# Top Five Ballet Movements



## Pyotr

What are your five favorite ballet movements?

We had this discussion a while ago. I believe it was in the CM forum before the Ballet forum existed.

1.Wilis Grand Pas - Giselle 
2.Garland Dance - The Sleeping Beauty
3.Waltz of the Princesses - Swan Lake
4.Capture of the Firebird by Prince Ivan - The Firebird 
5.The Kingdom of Shades scene - The Temple Dancer


----------



## The Conte

Is this meant to be just for the music or the combination of music and choreography?

N.


----------



## Pyotr

Hey Conte,

Welcome to Talk Classical. As you mentioned, Ballet is a combination of choreography and music. Whether one prefers one over the other, is a personal thing. For me it’s 25% the former; and 75% the latter. So whatever floats your boat, that’s OK.


----------



## Orfeo

1. Hymne et Coda (Act II of *Raymonda*)
2. Dance of Narcissus (*Narcisse et Echo*)
3. Marche et cortège de Bacchus (Act III of *Sylvia*)
4. Asyat's Dreams and Contemplation (Act I, Scene II of *Gorianka*)
5. Third Dance "Dance of the Waves" (*The Wooden Prince*)
*----------------------------------------------------------------------*
6. Joyful Dance, Anxiety, & Little Lemon's Entrance (Act I, Scene II of *Cipollino*)
7. Spartacus' Appeal for Rebellion (Act I, Scene IV of *Spartacus*)
8. Overture (*The Truth About the Russian Dancers*)


----------



## Avey

Fun. I appreciate the specificity. Though, I must say, one's choices (mine) may differ from other's, since ballet music can be recorded, heard, appreciated in Suite or Complete form. Of course, learned listeners like all of us here should be able to note the distinctions -- that is, we should all be able to comprehend what movement we refer to.

OK, to my preferences!

*Cinderella's Dance / Midnight - Cinderella (Prokofiev)* -- Not the same movement, sure, but they cohere, and I am hard-pressed to find more dramatic, intense music -- ballet or otherwise. This is the Finale. This is Coda, here and now. How shall we End?

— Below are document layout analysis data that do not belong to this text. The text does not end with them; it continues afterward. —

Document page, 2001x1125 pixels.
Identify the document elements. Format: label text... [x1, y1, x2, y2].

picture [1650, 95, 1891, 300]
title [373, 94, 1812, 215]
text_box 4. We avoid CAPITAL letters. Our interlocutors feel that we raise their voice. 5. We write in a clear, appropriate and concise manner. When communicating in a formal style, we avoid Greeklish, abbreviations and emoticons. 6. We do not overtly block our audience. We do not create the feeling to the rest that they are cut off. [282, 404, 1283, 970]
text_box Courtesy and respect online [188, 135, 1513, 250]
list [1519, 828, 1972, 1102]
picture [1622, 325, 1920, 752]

*Lever du jour - Daphne and Chloe (Ravel)* -- OK, I found something similarly intense, but this is poignant and impressing, rather than anxious. This is a revelation. Something beautiful and profound rising. Promising music.

*Variation D'Apollon / Apotheose - Apollon Musagete (Stravinsky)* -- The Apollo chord (in some form) starts the ballet, but this movement defines it. The God of Music, influencing his muses, ultimately awakens. The ultimate sound? Serious material to consider. Do so.

*Prince Makes His Order / Introduction, Act 3 - Romeo & Juliet (Prokofiev)* -- Obviously, dozens of movements to pick from. Go with the dartboard method? Or, as I did, go with the (barely) most passionate sound, the innate, robust pathos in the narrative. I face struggle = I hear that chord, ever so slowly moving toward resolution.

(Does Appalachian Spring count? Yes? OK, well that sits here. No? Well...)

*Dance of the Wet Nurses *(or, *Coachmen* [option B])- *Petroushka (Stravinsky)* -- Admittedly, that name surprised me. I knew the music and the sound. I knew this was going to be in my list. But that name. Entertaining. Seriously, though, why is Stravinsky a rhythmic, melodic genius? Exhibit 1. A. Prime!


----------



## Marsilius

While, as a Minkus fan, my first and second choices below are pretty fixed, the remaining three are subject to change on an almost daily basis...

1. Appearance of the shades (La Bayadère) - as choreographed by Petipa, the most sheerly beautiful 10 minutes in ballet
2. Final pas de deux (Don Quixote) - the most exciting
3. Danse des coupes (Swan Lake) - among the most exhilarating
4. Finale (Josephslegende) - among the most moving
5. Apotheosis (Excelsior) - the campest and daftest, although I guess that that description could probably be applied to the whole ballet


----------